Вскоре мы узнаем – гитлеровцы уже прошли стороной, по дорогам мимо нашего поселка. В тот же день я увидела, как несколько человек подошли к продовольственному магазину, сбили замок и стали набирать продукты. Я подбежала к двери и крикнула:
– Что вы делаете?
– А что? Пропадет же, немцы разграбят. А нам жить.
– Но нельзя же так, самовольно.
– А как?
– Не знаю…
Побежала я на завод, собрала комсомолок, тех, кого по пути встретила, сказала:
– Будем наводить какой-то порядок. Объявим по радио. – А я работала еще по совместительству диктором заводского радиовещания, последние дни регулярно известия передавала. У нас был хороший радиоузел на предприятии. И вот я взяла на себя смелость, объявила: "Все, кто слышит! Все, кто слышит! Сбор в поселковом совете. Приходите получать талоны на продукты. Талоны будут выдаваться по списку. Все, кто не успел эвакуироваться, должны получать продовольствие организованно, за самовольные действия будут наказаны".

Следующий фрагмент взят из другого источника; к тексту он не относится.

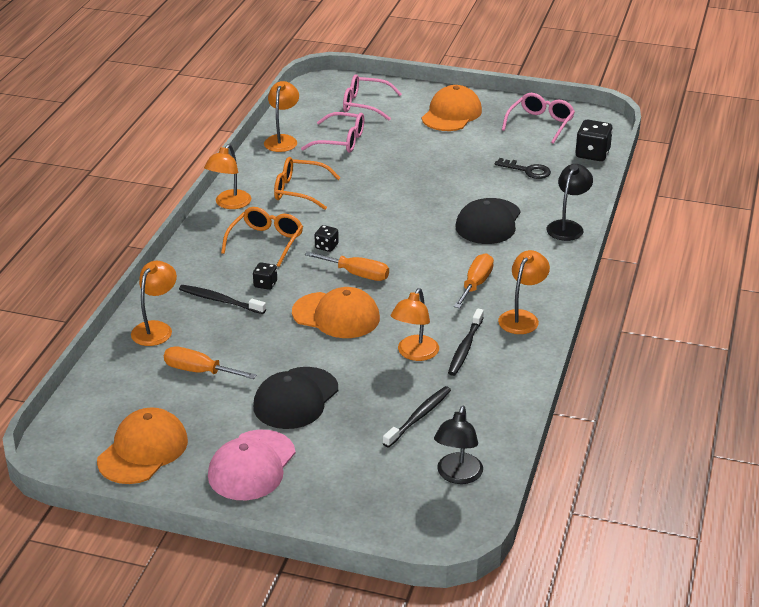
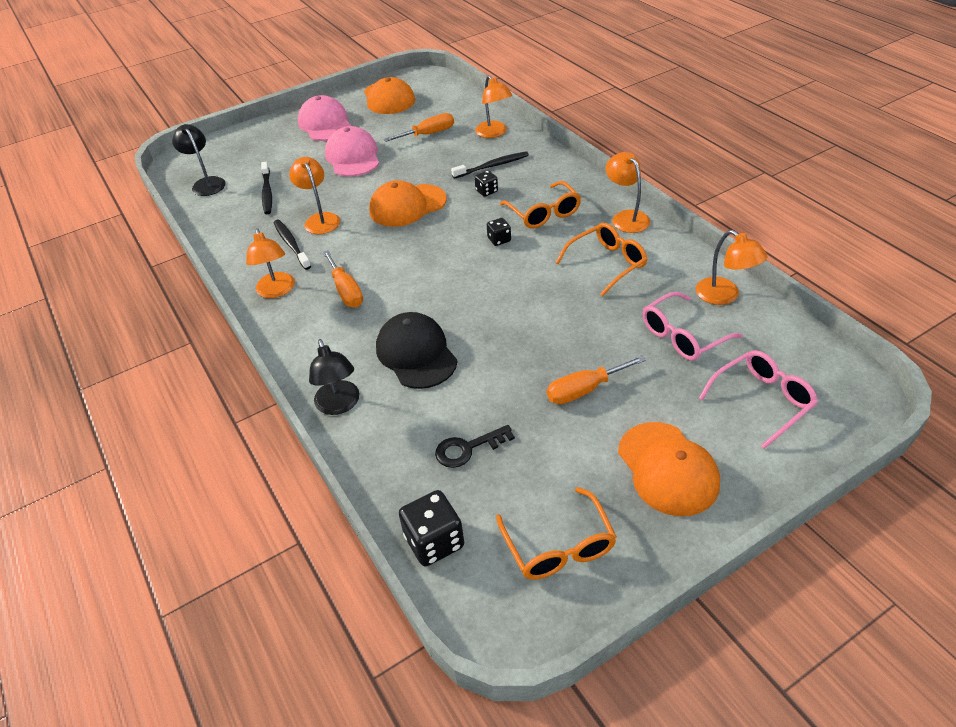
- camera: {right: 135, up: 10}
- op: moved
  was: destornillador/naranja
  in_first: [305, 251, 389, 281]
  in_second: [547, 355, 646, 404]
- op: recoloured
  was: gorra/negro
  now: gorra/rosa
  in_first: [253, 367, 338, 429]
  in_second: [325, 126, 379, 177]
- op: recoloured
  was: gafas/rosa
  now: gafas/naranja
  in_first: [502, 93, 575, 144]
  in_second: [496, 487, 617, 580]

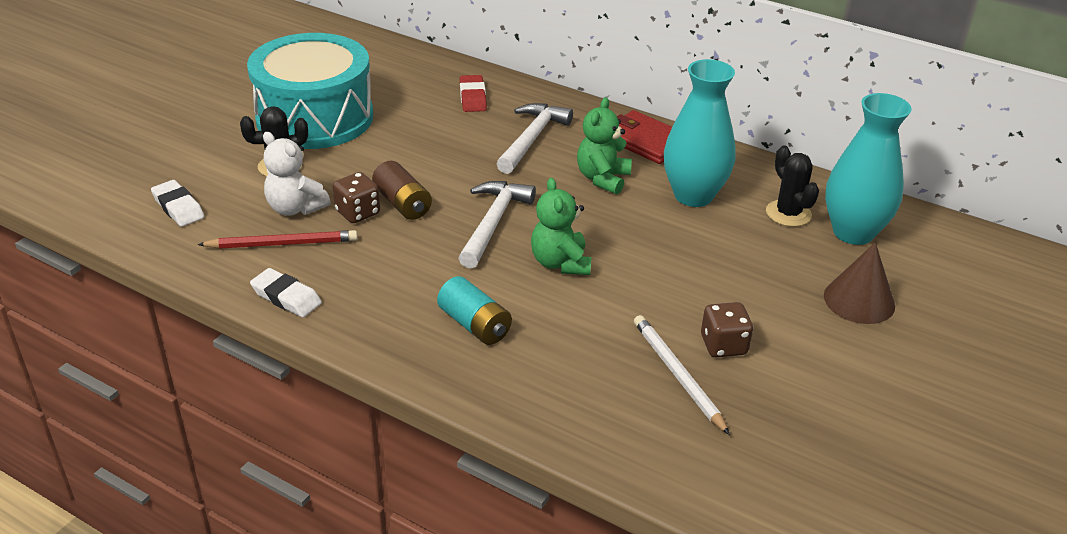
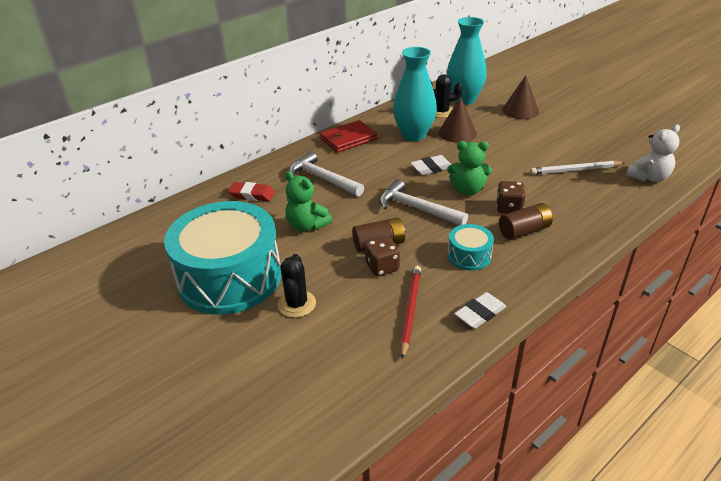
- camera: {right: -70, up: 0}
- op: added
  now: cono/marrón
  in_second: [439, 96, 477, 143]
- op: added
  now: tambor/turquesa
  in_second: [448, 224, 494, 271]
- op: moved
  was: goma de borrar/blanco
  in_first: [151, 180, 204, 227]
  in_second: [410, 155, 451, 175]
- op: moved
  was: osito/blanco
  in_first: [263, 132, 330, 216]
  in_second: [626, 125, 680, 182]
- op: moved
  was: osito/verde
  in_first: [577, 97, 632, 195]
  in_second: [285, 171, 332, 231]
- op: moved
  was: dado/marrón
  in_first: [701, 302, 753, 358]
  in_second: [496, 181, 525, 214]
- op: recoloured
  was: pila/turquesa
  now: pila/marrón
  in_first: [437, 276, 512, 345]
  in_second: [499, 203, 553, 240]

Побежали мы с девчатами в поселковый совет, нашли какую-то печать, бумагу, вспомнили, сколько у нас продмагов. Народ был довольно дисциплинированный, люди потянулись к нам в поселковый совет, и мы давали талоны, а потом открыли магазины, встали за прилавки и стали распределять продукты. Сначала все шло хорошо. Потом одной женщине показалось, что выдача идет медленно. Она стала кричать: "Сейчас немцы придут, а мы здесь цацкаемся!" И некоторые полезли за прилавок. Я выбежала из магазина. Какой-то сторож оказался у входа, я попросила: "Пальни раза два в воздух, если стреляет твое ружье". Он стрельнул, женщины вмиг разбежались, стоят в сторонке, а я им говорю: "Подходите, не задерживайте, только в порядке очереди и по списку" Настала первая тревожная ночь оккупации. Предполагали, придут фашисты, начнут брать активистов. Но вскоре пришли связные из штаба за нами. Оказывается, райком партии ушел в лес, на базу, которая была подготовлена заранее. Им стало известно, как мы наводили в поселке порядок, и вот за нами прислали. Мы поспешили в лес.

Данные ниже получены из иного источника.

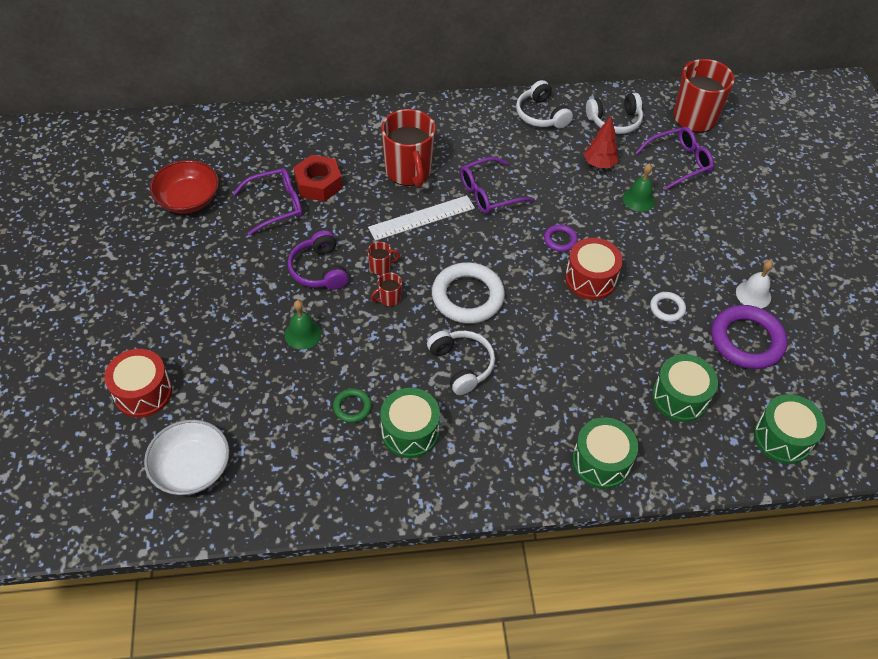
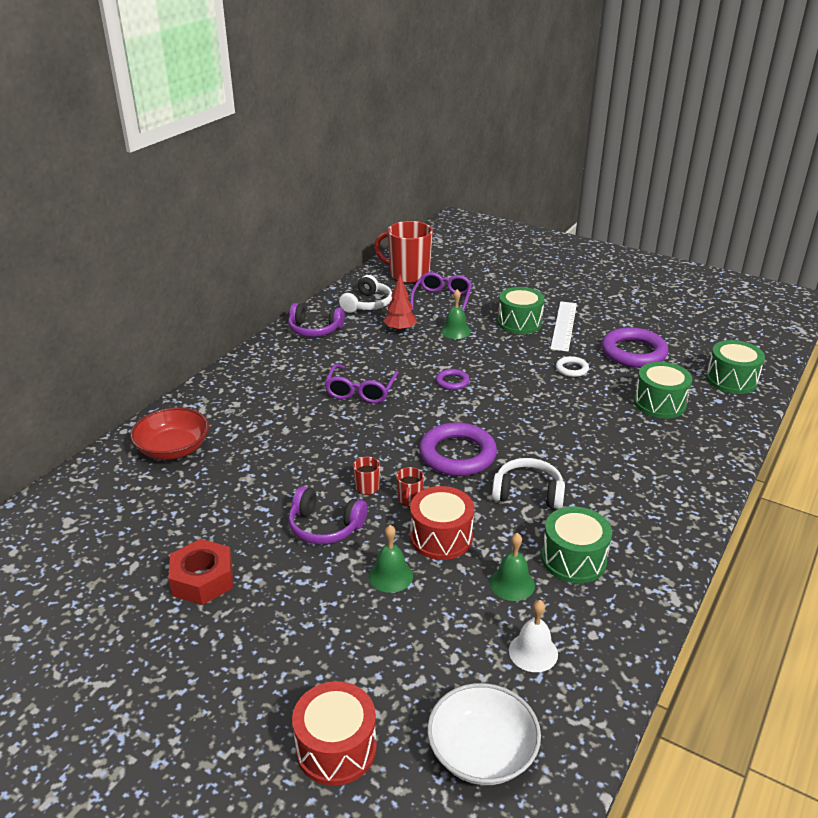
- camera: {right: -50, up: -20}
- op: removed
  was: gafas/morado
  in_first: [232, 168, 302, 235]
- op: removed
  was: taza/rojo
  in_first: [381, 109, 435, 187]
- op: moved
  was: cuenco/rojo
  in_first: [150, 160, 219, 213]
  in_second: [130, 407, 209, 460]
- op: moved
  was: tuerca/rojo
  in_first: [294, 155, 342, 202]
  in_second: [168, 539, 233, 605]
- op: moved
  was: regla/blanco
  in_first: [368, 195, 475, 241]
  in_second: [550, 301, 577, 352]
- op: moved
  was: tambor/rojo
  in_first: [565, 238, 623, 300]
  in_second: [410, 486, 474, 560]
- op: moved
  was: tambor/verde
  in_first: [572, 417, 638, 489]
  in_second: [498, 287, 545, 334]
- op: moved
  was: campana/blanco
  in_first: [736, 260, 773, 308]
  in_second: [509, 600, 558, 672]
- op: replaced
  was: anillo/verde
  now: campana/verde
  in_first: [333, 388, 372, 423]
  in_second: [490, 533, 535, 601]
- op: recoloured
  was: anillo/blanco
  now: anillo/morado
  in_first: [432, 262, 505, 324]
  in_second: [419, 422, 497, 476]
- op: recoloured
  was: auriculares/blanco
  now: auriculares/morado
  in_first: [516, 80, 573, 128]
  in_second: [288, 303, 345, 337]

Секретарь райкома сказал: "Девочки, дам документы – эвакуируйтесь". Я говорю: "Нет, наше место здесь". Но все же нас не оставили в отряде, отвели в медсанбат, который оказался недалеко в лесу. Этот медсанбат был танковой дивизии, которая, оборонялась на этом участке. Секретарь райкома попросил: "Возьмите наших девчат, они настоящие, хорошие медсестры".
Вот таким образом попали мы в танковую дивизию. Она отходила из-под Новгорода, измотанная, ни одного танка уже не было.
В районе нашего поселка ее части на некоторое время задержались. На помощь тогда подоспели еще какие-то моряки. Их списали с кораблей, составили в роты, а тылов, хозяйства у них нет. И вот спросили у нас, местных девчат, в медсанбате: "Кто умеет готовить пищу?" Я и еще несколько девочек отозвались. Нам поручили кормить этих моряков. Хорошо еще мы знали, в каких магазинах что из продуктов осталось. Стали мы кормить моряков и раненых перевязывать и в медсанбат отправлять.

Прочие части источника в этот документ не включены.